Several drugs commonly used in the management of rheumatic diseases may lead to nephrotoxicity, electrolyte disturbances, and hypertension. Here the authors focus on nonsteroidal antiinflammatory drugs, uric-acid-lowering therapy, and commonly used immunosuppressant therapies. The authors include a drug dosing table for patients with kidney disease.

Mycophenolate Mofetil in Combination with Steroids for Treatment of C3 Glomerulopathy: A Case Series.

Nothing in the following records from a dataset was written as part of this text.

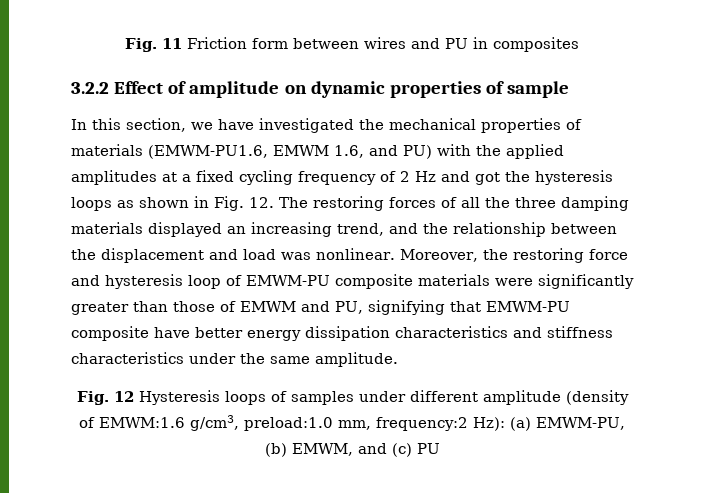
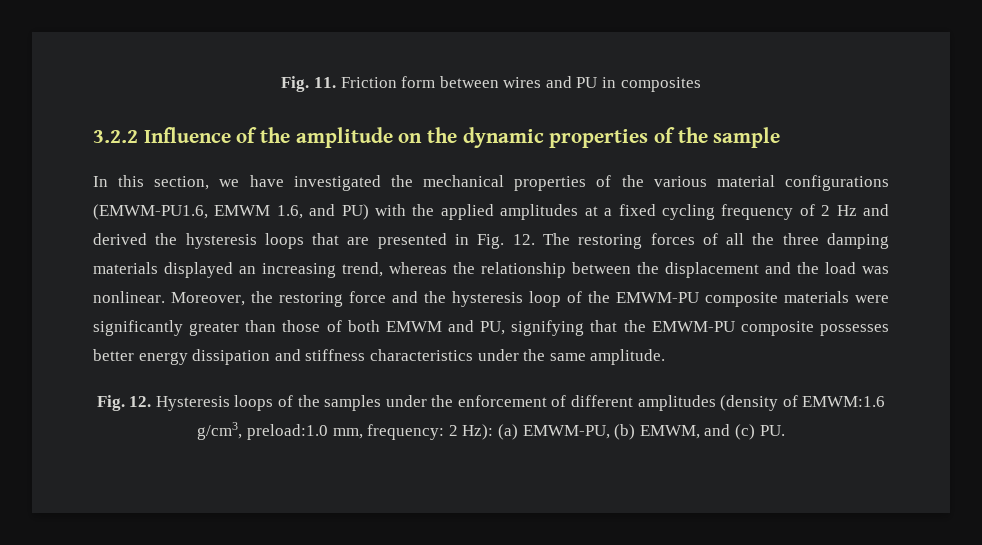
[125,38,182,52] Fig. 11 -> [281,76,336,92] Fig. 11.
[114,81,187,94] Effect of -> [143,127,291,143] Influence of the
(307, 89) none -> [427,127,458,143] the
(504, 87) none -> [677,127,708,143] the
[71,144,143,156] materials -> [621,175,889,191] the various material configurations
[475,172,500,185] got -> [93,233,147,245] derived
[117,197,189,208] as shown -> [312,233,447,249] that are presented
[389,223,418,234] and -> [389,262,447,274] whereas
(238, 254) none -> [797,262,819,274] the
(100, 280) none -> [424,291,446,303] the
(242, 280) none -> [588,291,610,303] the
(236, 306) none -> [347,320,380,332] both
[485,301,570,312] [71,326,190,341] EMWM-PU composite have -> [623,320,889,336] the EMWM-PU composite possesses
[395,326,508,338] characteristics -> (271, 357) none
[113,391,134,402] 12 -> [129,396,152,407] 12.
(287, 396) none -> [297,395,320,407] the
[409,390,561,405] different amplitude -> [431,395,716,411] the enforcement of different amplitudes
[376,417,469,431] frequency:2 -> [367,424,458,440] frequency: 2
[416,443,440,454] PU -> [759,425,785,436] PU.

BACKGROUND AND OBJECTIVES: C3 glomerulopathy is a form of complement-mediated GN. Immunosuppressive therapy may be beneficial in the treatment of C3 glomerulopathy. Mycophenolate mofetil is an attractive treatment option given its role in the treatment of other complement-mediated diseases and the results of the Spanish Group for the Study of Glomerular Diseases C3 Study. Here, we study the outcomes of patients with C3 glomerulopathy treated with steroids and mycophenolate mofetil. DESIGN, SETTING, PARTICIPANTS, & MEASUREMENTS: We conducted a retrospective chart review of patients in the C3 glomerulopathy registry at Columbia University and identified patients treated with mycophenolate mofetil for at least 3 months and follow-up for at least 1 year. We studied clinical, histologic, and genetic data for the whole group and compared data for those who achieved complete or partial remission (responders) with those who did not achieve remission (nonresponders). We compared remission with mycophenolate mofetil with remission with other immunosuppressive regimens. RESULTS: We identified 30 patients who met inclusion criteria. Median age was 25 years old (interquartile range, 18-36), median creatinine was 1.07 mg/dl (interquartile range, 0.79-1.69), and median proteinuria was 3200 mg/g creatinine (interquartile range, 1720-6759). The median follow-up time was 32 months (interquartile range, 21-68). Twenty (67%) patients were classified as responders. There were no significant differences in baseline characteristics between responders and nonresponders, although initial proteinuria was lower (median 2468 mg/g creatinine) in responders compared with nonresponders (median 5000 mg/g creatinine) and soluble membrane attack complex levels were higher in responders compared with nonresponders. For those tapered off mycophenolate mofetil, relapse rate was 50%. Genome-wide analysis on complement genes was done, and in 12 patients, we found 18 variants predicted to be damaging. None of these variants were previously reported to be pathogenic. Mycophenolate mofetil with steroids outperformed other immunosuppressive regimens. CONCLUSIONS: Among patients who tolerated mycophenolate mofetil, combination therapy with steroids induced remission in 67% of this cohort. Heavier proteinuria at the start of therapy and lower soluble membrane attack complex levels were associated with treatment resistance.